── VORLIEGENDER TEXT ──

Am Donnerstag kommen drei Werke des Esslinger Künstlers in München unter den Hammer. Der Kunstverein will mit dem Erlös sein Projekt der Kulturschaufenster im Kögel-Gebäude finanzieren.
Man spürt den Rhythmus, hört die lustvollen oder panischen Schreie des Saxophons, begleitet von erstickten Klängen der gestopften Trompete. Dieses Bild tönt wie Jazz und stöhnt wie Sex. Aber die Nacktheit der Spielerin, aufreizend verstärkt durch Nylonstrümpfe an den langen Schenkeln, ist die einer Puppe unter Strom. Trieb wird mechanisch. Die gespreizten Beine bilden ein laszives Dreieck, in dem ein einsamer Löwenzahn sprießt: letzte Spur von Natur in einer Welt, wo Mensch und Musik zur Maschine geworden sind.
Das Bild „Swing Swing Madame Swing“ enthält alles, was den Esslinger Maler Volker Böhringer zu einem so bedeutsamen wie eigenständigen Künstler im Spannungsfeld der Neuen Sachlichkeit macht – zusammen mit einer gehörigen Portion persönlichem Risiko. 1942 hat er es gemalt, auf einer Hartfaserplatte statt auf Leinwand. Hätten ihn die Nazis erwischt, wäre es ihm doppelt übel ergangen: Den Künstler stigmatisierte ein Malverbot, sein Sujet der Rassenhass. „Negermusik“ war verboten.
Doch bis heute musste Madame im Verborgenen swingen: zuletzt im Speicher des Esslinger Kunstvereins, dem das Bild gehört. Das könnte sich an diesem Donnerstag ändern. Der Verein verkauft das Gemälde, das zu Böhringers Hauptwerken zählt. Im Münchner Auktionshaus Karl & Faber wird es versteigert, zusammen mit zwei weiteren bedeutenden Böhringer-Bildern aus dem Besitz des Kunstvereins, „Jazzmaschine II“ (1943) und „Schienenkreuz“ (1957/58). Unter den Hammer kommen die Werke in einem prominenten Umfeld der klassischen Moderne, von Edvard Munch bis Otto Dix, Böhringers erklärtem Vorbild. Und sein Schicksal. An Dix wurde Böhringer gemessen, maß sich selbst an ihm – und verschwand in seinem Schatten. 1961 ist Böhringer gestorben, mittellos, nur 48 Jahre alt. Kurz zuvor hätte sich etwas ändern können in puncto Renommee – dank Dix. Der Prominente unterstützte den Unbekannten, von ihm aber Hochgeschätzten durch eine gemeinsame Ausstellung in Heilbronn. In Esslingen hatte Böhringer im Landolinshof seine erste Einzelausstellung.

───
── BEREITGESTELLTE DATEN ──

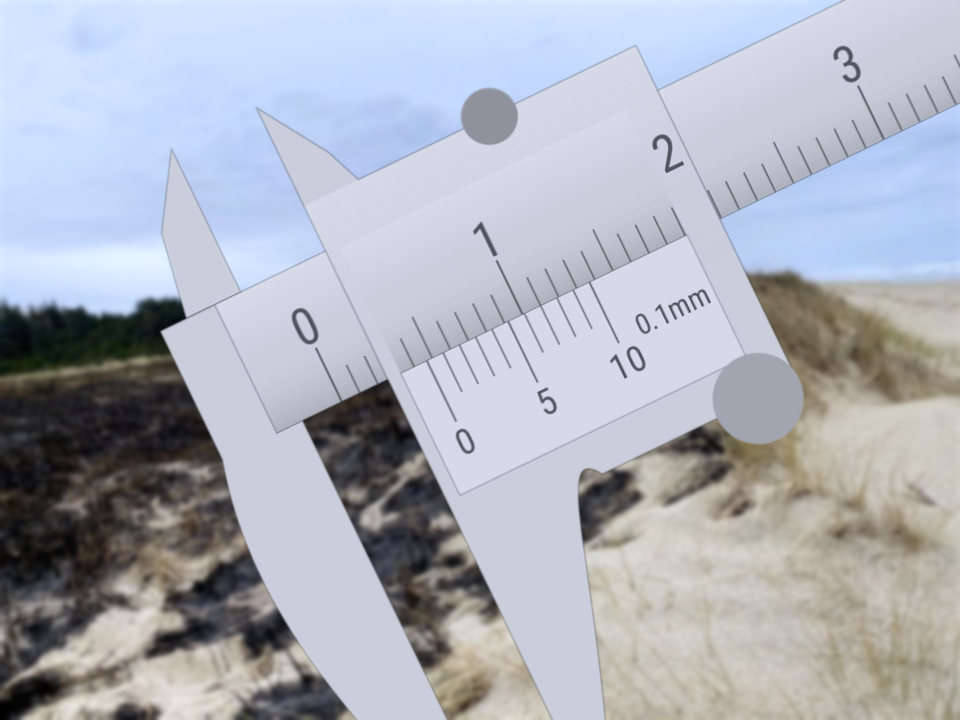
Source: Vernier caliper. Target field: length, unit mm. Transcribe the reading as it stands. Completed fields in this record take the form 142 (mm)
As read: 4.7 (mm)
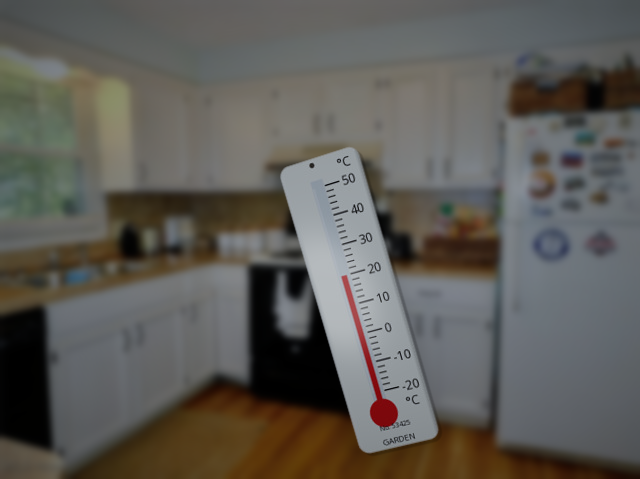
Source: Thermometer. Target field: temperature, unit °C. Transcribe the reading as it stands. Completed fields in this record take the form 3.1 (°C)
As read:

───

__AUFGABE 1__: Worauf hat Volker Böhringer laut dem Text über den Maler das Bild „Swing Swing Madame Swing“ gemalt?
__AUFGABE 2__: Gib aus dem Text über den Maler die Passage von „Am Donnerstag kommen“ bis „im Kögel-Gebäude finanzieren.“ wortgetreu wieder.
Die Daten werden hier nicht gebraucht.

__LÖSUNG 1__: Auf einer Hartfaserplatte statt auf Leinwand.

__LÖSUNG 2__:
Am Donnerstag kommen drei Werke des Esslinger Künstlers in München unter den Hammer. Der Kunstverein will mit dem Erlös sein Projekt der Kulturschaufenster im Kögel-Gebäude finanzieren.